The first act (which is the best section of the play by a distance) is, in essence, an ancient Greek tragedy. Leontes, King of Sicilia, is overcome by a misplaced jealousy. Certain that his pregnant wife, Hermione, is having an affair with his long-time friend, Polixenes (King of Bohemia), he descends rapidly into an all-consuming rage which brings about the death of his son and his wife, and the banishment of his baby daughter.

In the peculiarly structured second half, the play loses its thread. Matters of great importance in the story of the now penitent tyrant Leontes are merely reported, secondhand, as if Shakespeare had suddenly turned Brechtian, disdaining the lives of the rich and powerful. Yet, other, near pointless, events - such as the light-hearted celebrations of the shepherds and farm labourers - are played out at tedious length.

If the drama is, in the truest sense, a "problem play'', Thomson's presentation never quite finds a solution. There are, however, some fine moments of theatre as it attempts to come to grips with the Bard's awkward script.

Liam Brennan's playing of Leontes, in particular, has a deeply impressive grasp of the need to turn sharply at the key moments of the drama. Leontes's emotions - suspicion, jealousy, rage, regret, repentance - are universal ones, albeit that they explode on the grand scale. Brennan turns from violent anger to anguished despair in an instant, portraying perfectly his character's moral frailty.

Opposite him, Selina Boyack is a wonderfully self-assured Hermione, righteous in her indignation, all the better to contrast with the terrible inconstancy of her husband. Elsewhere, Una McLean is on top form as the outraged courtier Paulina, while Alan Francis squeezes more amusement than one might have thought possible out of the comic rogue Autolycus.
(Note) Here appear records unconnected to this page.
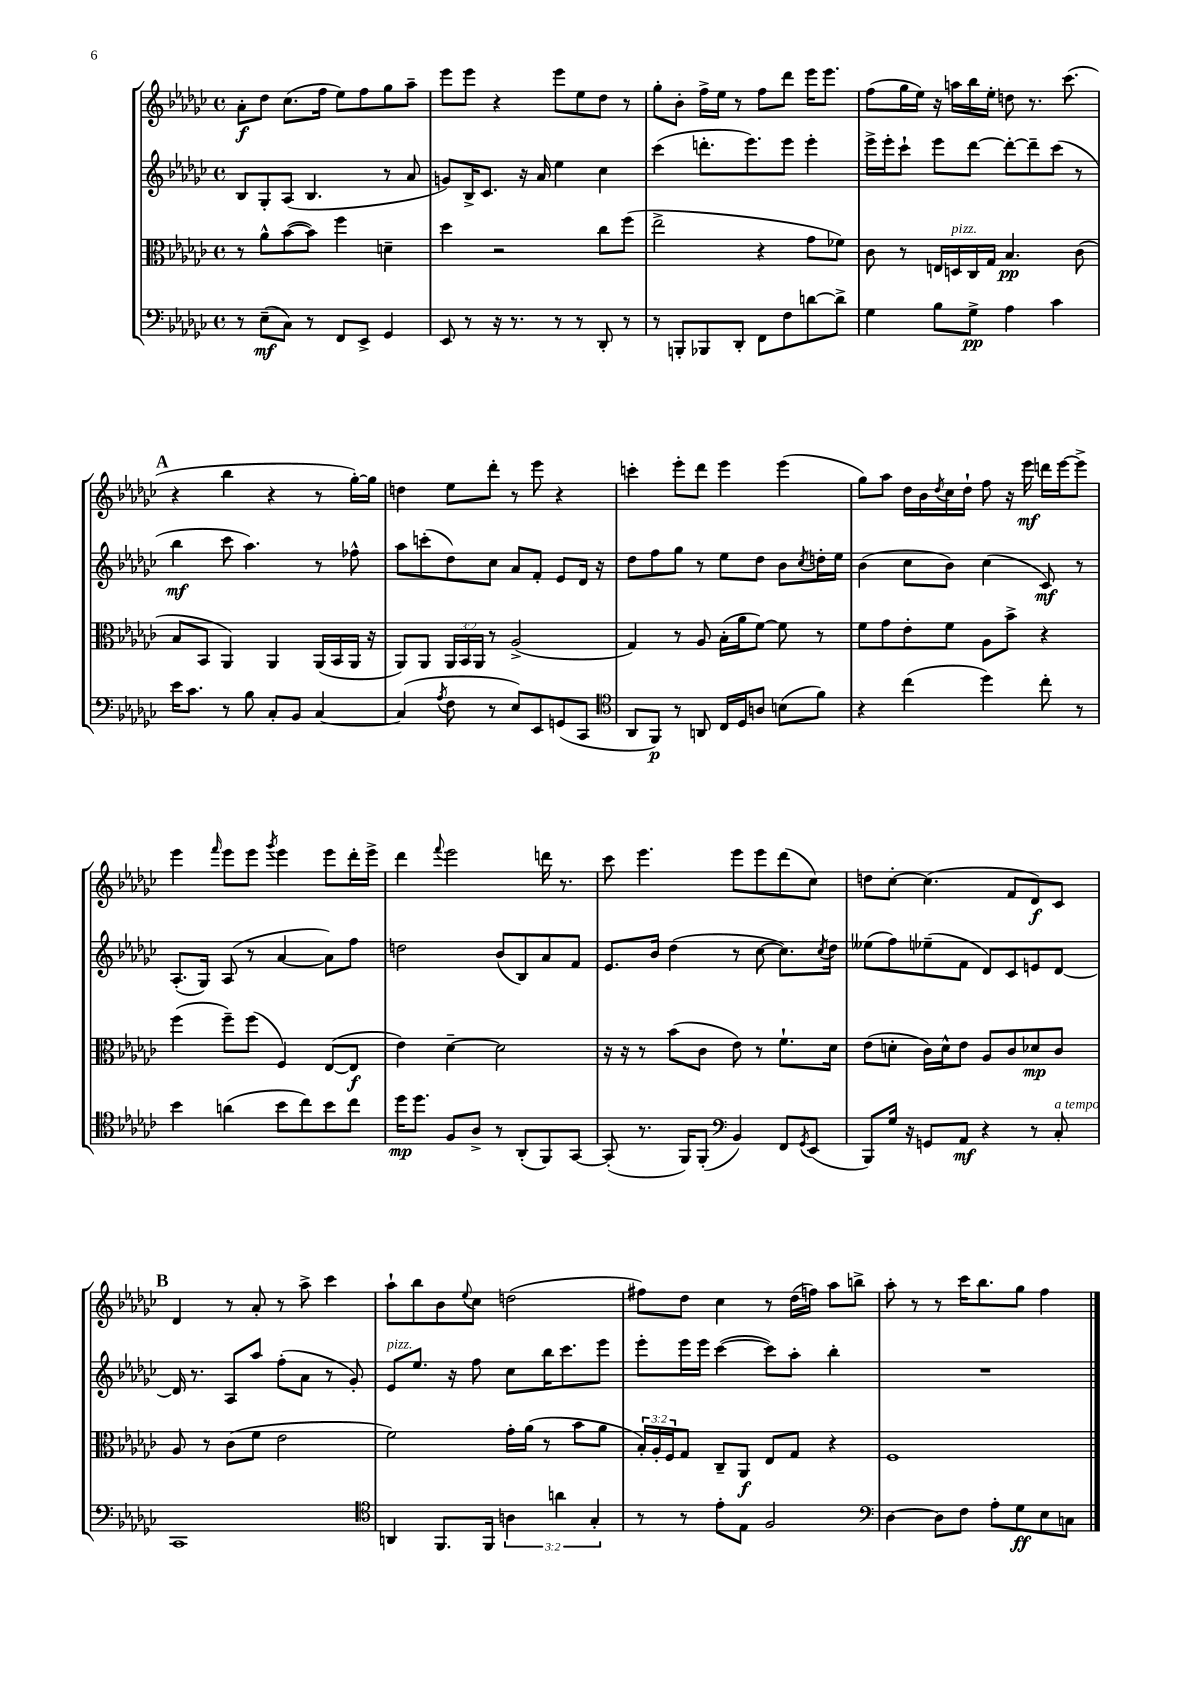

**kern	**kern	**kern	**kern
*staff4	*staff3	*staff2	*staff1
*clefF4	*clefC3	*clefG2	*clefG2
*k[b-e-a-d-g-c-]	*k[b-e-a-d-g-c-]	*k[b-e-a-d-g-c-]	*k[b-e-a-d-g-c-]
*M4/4	*M4/4	*M4/4	*M4/4
*met(c)	*met(c)	*met(c)	*met(c)
8r	8r	8B-	8a-'
(8E-~	8a-^^	8G-'	8dd-
8C-)	([8b-	(8A-	(8.cc-
8r	8b-])	4.B-	.
.	.	.	16ff
8FF	4ff	.	8ee-)
8EE-^	.	.	8ff
4GG-	4d~	8r	8gg-
.	.	8a-	8aa-~
=	=	=	=
8EE-	4dd-	8g)	8eee-
8r	.	16B-^	8eee-
.	.	8.c-	.
16r	2r	.	4r
8.r	.	.	.
.	.	16r	.
.	.	16a-	.
8r	.	4ee-	8eee-
8r	.	.	8ee-
8DD-'	8cc-	4cc-	8dd-
8r	(8ff	.	8r
=	=	=	=
8r	2ee-^	(4ccc-	8gg-'
8BBB'	.	.	8b-'
8BBB-	.	8.ddd'	16ff^
.	.	.	16ee-
8DD-'	.	.	8r
.	.	8.eee-)	.
8FF	4r	.	8ff
8F	.	8eee-	8ddd-
[8d	8g-	4eee-'	16eee-
.	.	.	8.eee-
8d^]	8f-)	.	.
=	=	=	=
4G-	8c-	16eee-^	(8ff
.	.	16eee-'	.
.	8r	8ccc-`	16gg-
.	.	.	16ee-)
8B-	16E	8eee-	16r
.	16D	.	16aa
8G-^	16C-	[8ddd-	16bb-
.	16G-	.	16ee-'
4A-	4.B-	8ddd-'_	8dd
.	.	8ddd-~]	8.r
4c-	.	(8ccc-	.
.	.	.	(8.ccc-
.	(8c-	8r	.
=	=	=	=
16e-	8B-	4bb-	4r
8.c-	.	.	.
.	8BB-	.	.
8r	4AA-)	8ccc-	4bb-
8B-	.	4.aa-)	.
8C-'	4AA-	.	4r
8BB-	.	.	.
[4C-	(16AA-	8r	8r
.	16BB-	.	.
.	16AA-	8ff-^^	[16gg-')
.	16r	.	16gg-]
=	=	=	=
(4C-]	8AA-)	8aa-	4dd
.	8AA-	(8ccc'	.
8qA-	.	.	.
8F	24AA-	8dd-)	8ee-
.	24BB-	.	.
.	24AA-	.	.
8r	8r	8cc-	8ddd-'
8E-)	(2A-^	8a-	8r
8EE-	.	8f'	8eee-
(8GG	.	8e-	4r
8CC-	.	16d-	.
.	.	16r	.
=	=	=	=
*clefC4	*	*	*
8AA-	4G-)	8dd-	4ccc'
8FF)	.	8ff	.
8r	8r	8gg-	8eee-'
8AA	8A-	8r	8ddd-
16C-	(16B-'	8ee-	4eee-
16D-	16a-	.	.
8A	[8f)	8dd-	.
(8B	8f]	8b-	(4eee-
.	.	8qcc-	.
8f)	8r	16dd'	.
.	.	16ee-	.
=	=	=	=
4r	8f	(4b-	8gg-)
.	8g-	.	8aa-
(4cc-	8e-'	8cc-	16dd-
.	.	.	16b-
.	.	.	8qdd-
.	8f	8b-)	16cc-
.	.	.	16dd-`
4dd-)	8A-	(4cc-	8ff
.	8b-^	.	16r
.	.	.	16eee-
8cc-'	4r	8c-)	16ddd
.	.	.	[16eee-
8r	.	8r	8eee-^]
=	=	=	=
4b-	(4ff	(8.A-'	4eee-
.	.	16G-)	.
.	.	.	16qqfff
(4a	8ff~)	(8A-	8eee-
.	(8ff	8r	8eee-
.	.	.	8qggg-
8b-	4F)	[4a-	4eee-
8cc-)	.	.	.
8b-	([8E-	8a-])	8eee-
8cc-	8E-]	8ff	16ddd-'
.	.	.	16eee-^
=	=	=	=
16dd-	4e-)	2dd	4ddd-
8.dd-	.	.	.
.	.	.	8qqfff
8F	[4d-~	.	2eee-
8A-^	.	.	.
8r	2d-]	(8b-	.
(8AA-'	.	8B-)	.
8FF)	.	8a-	16ddd
.	.	.	8.r
[8GG-	.	8f	.
=	=	=	=
(8GG-']	16r	8.e-	8ccc-
.	16r	.	.
8.r	8r	.	4.eee-
.	.	16b-	.
.	(8b-	(4dd-	.
16FF)	.	.	.
(8FF'	8c-	.	.
*clefF4	*	*	*
4BB-)	8e-)	8r	8eee-
.	8r	[8cc-	8eee-
8FF	8.f`	8.cc-])	(8ddd-
8qGG-	.	.	.
(8EE-	.	.	8cc-)
.	.	8qcc-	.
.	16d-	16dd-	.
=	=	=	=
8BBB-)	(8e-	(8ee--	8dd
16G-	8d'	8ff)	[8cc-'
16r	.	.	.
8GG	16c-)	(8ee-~	(4.cc-]
.	16d^^	.	.
8AA-	8e-	8f	.
4r	8A-	8d-)	.
.	8c-	8c-	8f
8r	8d-	8e	8d-)
8C-'	8c-	[8d-	8c-
=	=	=	=
1CC-	8A-	16d-]	4d-
.	.	8.r	.
.	8r	.	.
.	(8c-	8A-	8r
.	8f	8aa-	8a-'
.	2e-	(8ff'	8r
.	.	8a-	8aa-^
.	.	8r	4ccc-
.	.	8g-')	.
=	=	=	=
*clefC4	*	*	*
4AA	2f)	8e-	8aa-`
.	.	8.ee-	8bb-
8.FF	.	.	8b-
.	.	16r	.
.	.	.	8qqee-
.	.	8ff	8cc-
16FF	.	.	.
6A	16g-'	8cc-	(2dd
.	(16a-	.	.
.	8r	16bb-	.
6a	.	.	.
.	.	8.ccc-	.
.	8b-	.	.
6G-'	.	.	.
.	8a-	8eee-	.
=	=	=	=
8r	24B-')	8eee-'	8ff#)
.	24A-'	.	.
.	24F	.	.
8r	8G-	16eee-	8dd-
.	.	16eee-	.
8e-'	8C-~	([4ccc-	4cc-
8E-	8AA-	.	.
2F	8E-	8ccc-])	8r
.	8G-	8aa-'	(16dd-
.	.	.	16ff)
.	4r	4bb-'	8aa-
.	.	.	8bb^
=	=	=	=
*clefF4	*	*	*
[4D-	1F	1r	8aa-'
.	.	.	8r
8D-]	.	.	8r
8F	.	.	16ccc-
.	.	.	8.bb-
8A-'	.	.	.
8G-	.	.	8gg-
8E-	.	.	4ff
8C	.	.	.
==	==	==	==
*-	*-	*-	*-
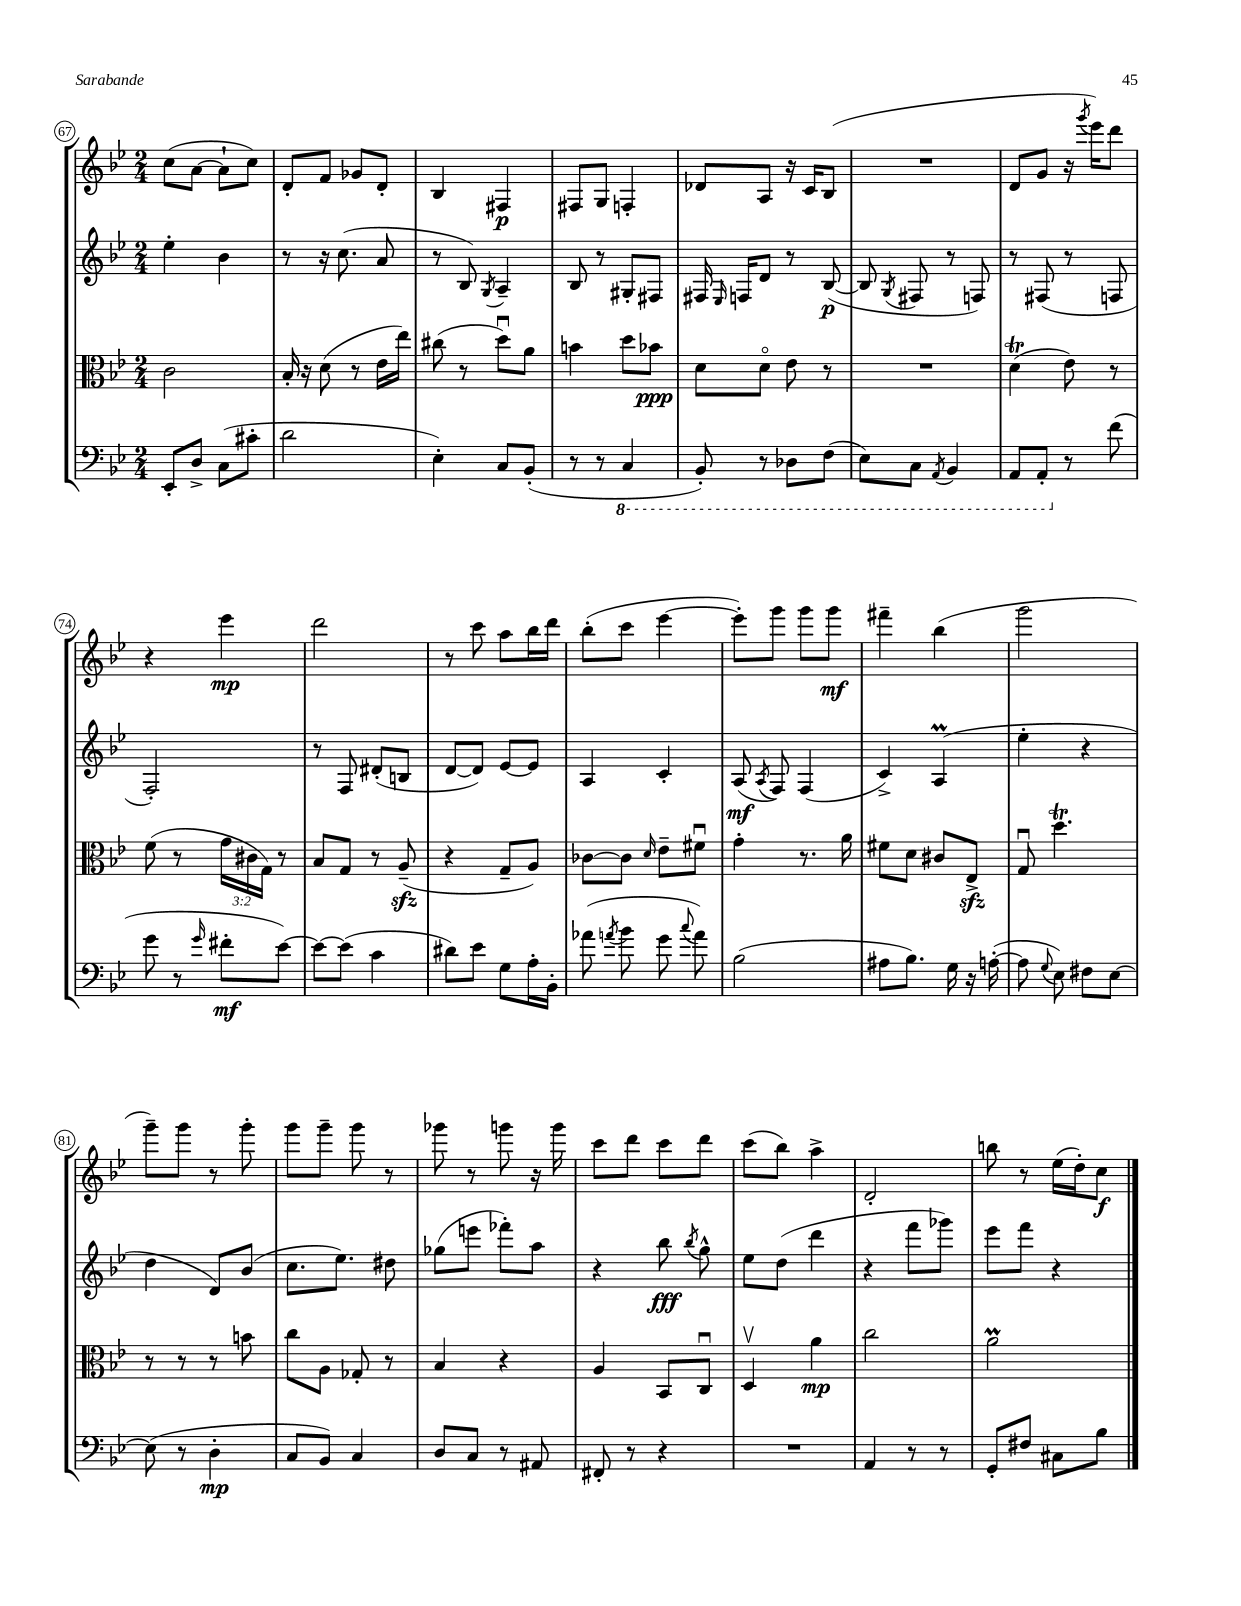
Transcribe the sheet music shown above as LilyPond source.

<<
\new StaffGroup <<
\new Staff = "s0" {
    \clef treble \key bes \major \numericTimeSignature \time 2/4
    \autoBeamOff c''8[( a'8]~ a'8[-! c''8]) |
    d'8[-. f'8] ges'8[ d'8]-. |
    bes4 fis4\p |
    fis8[ g8] f4-. |
    des'8[ a8] r16 c'16[ bes8]( |
    R2 |
    d'8[ g'8] r16 \acciaccatura { g'''8 } ees'''16[) d'''8] |
    r4 ees'''4\mp |
    d'''2 |
    r8 c'''8 a''8[ bes''16 d'''16] |
    bes''8[-.( c'''8] ees'''4~ |
    ees'''8[-.) g'''8] g'''8[ g'''8]\mf |
    fis'''4-- bes''4( |
    g'''2 |
    g'''8[--) g'''8] r8 g'''8-. |
    g'''8[ g'''8]-- g'''8 r8 |
    ges'''8 r8 g'''8 r16 g'''16 |
    c'''8[ d'''8] c'''8[ d'''8] |
    c'''8[( bes''8]) a''4-> |
    d'2-. |
    b''8 r8 ees''16[( d''16-.) c''8]\f \bar "|." |
}
\new Staff = "s1" {
    \clef treble \key bes \major \numericTimeSignature \time 2/4
    \autoBeamOff ees''4-. bes'4 |
    r8 r16 c''8.( a'8 |
    r8 bes8) \acciaccatura { g8 } a4-- |
    bes8 r8 gis8[-. fis8] |
    fis16 \grace { ees16 } f16[ d'8] r8 bes8~\p( |
    bes8 \acciaccatura { g8 } fis8 r8 f8) |
    r8 fis8( r8 f8 |
    f2-.) |
    r8 f8 dis'8[-.( b8] |
    d'8[~ d'8]) ees'8[~ ees'8] |
    a4 c'4-. |
    a8\mf( \acciaccatura { a8 } f8) f4( |
    c'4->) a4\prall( |
    ees''4-. r4 |
    d''4 d'8[) bes'8]( |
    c''8.[ ees''8.]) dis''8 |
    ges''8[( e'''8] fes'''8[-.) a''8] |
    r4 bes''8\fff \acciaccatura { bes''8 } g''8-^ |
    ees''8[ d''8]( d'''4 |
    r4 f'''8[ ges'''8]) |
    ees'''8[ f'''8] r4 \bar "|." |
}
\new Staff = "s2" {
    \clef alto \key bes \major \numericTimeSignature \time 2/4 \override Staff.TupletNumber.text = #tuplet-number::calc-fraction-text
    \autoBeamOff c'2 |
    bes16-. r16 d'8( r8 ees'16[ ees''16]) |
    cis''8( r8 d''8[\downbow) a'8] |
    b'4 d''8[ bes'8]\ppp |
    d'8[ d'8]\flageolet ees'8 r8 |
    R2 |
    d'4\trill( ees'8) r8 |
    f'8( r8 \tuplet 3/2 { g'16[ cis'16 g16]) } r8 |
    bes8[ g8] r8 a8--\sfz( |
    r4 g8[-- a8]) |
    ces'8[~ ces'8] \grace { d'16 } ees'8[-- fis'8]\downbow |
    g'4-. r8. a'16 |
    fis'8[ d'8] cis'8[ ees8]->\sfz |
    g8\downbow d''4.\trill |
    r8 r8 r8 b'8 |
    c''8[ a8] ges8-. r8 |
    bes4 r4 |
    a4 bes,8[ c8]\downbow |
    d4\upbow a'4\mp |
    c''2 |
    a'2\prall \bar "|." |
}
\new Staff = "s3" {
    \clef bass \key bes \major \numericTimeSignature \time 2/4
    \autoBeamOff ees,8[-. d8]-> c8[( cis'8]-. |
    d'2 |
    ees4-.) c8[ bes,8]-.( |
    r8 r8 \ottava #-1 c,4 |
    bes,,8-.) r8 des,8[ f,8]( |
    ees,8[) c,8] \acciaccatura { a,,8 } bes,,4 |
    a,,8[ a,,8]-. \ottava #0 r8 f'8( |
    g'8 r8 \grace { g'16 } fis'8[-.\mf ees'8]~) |
    ees'8[~ ees'8]( c'4 |
    dis'8[) ees'8] g8[ a16-. bes,16]-. |
    aes'8( \acciaccatura { a'8 } bes'8 g'8 \appoggiatura { c''8 } a'8) |
    bes2( |
    ais8[ bes8.]) g16 r16 a16~-.( |
    a8 \appoggiatura { g8 } ees8) fis8[ ees8]~ |
    ees8( r8 d4-.\mp |
    c8[ bes,8]) c4 |
    d8[ c8] r8 ais,8 |
    fis,8-. r8 r4 |
    R2 |
    a,4 r8 r8 |
    g,8[-. fis8] cis8[ bes8] \bar "|." |
}
>>
>>
\layout { \context { \Score currentBarNumber = #67 \override BarNumber.stencil = #(make-stencil-circler 0.1 0.3 ly:text-interface::print) } }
However, it takes more than some fine performances to resolve the play's structural conundrum, and Robin Don's overwrought beige set and inexplicable, mud-spattered costumes are needless distractions. Add to that the unpleasant gimmick of a prologue performed by a wheelchair-bound dummy representing Professor Stephen Hawking, and the Lyceum has created a production which is as imbalanced as the play itself.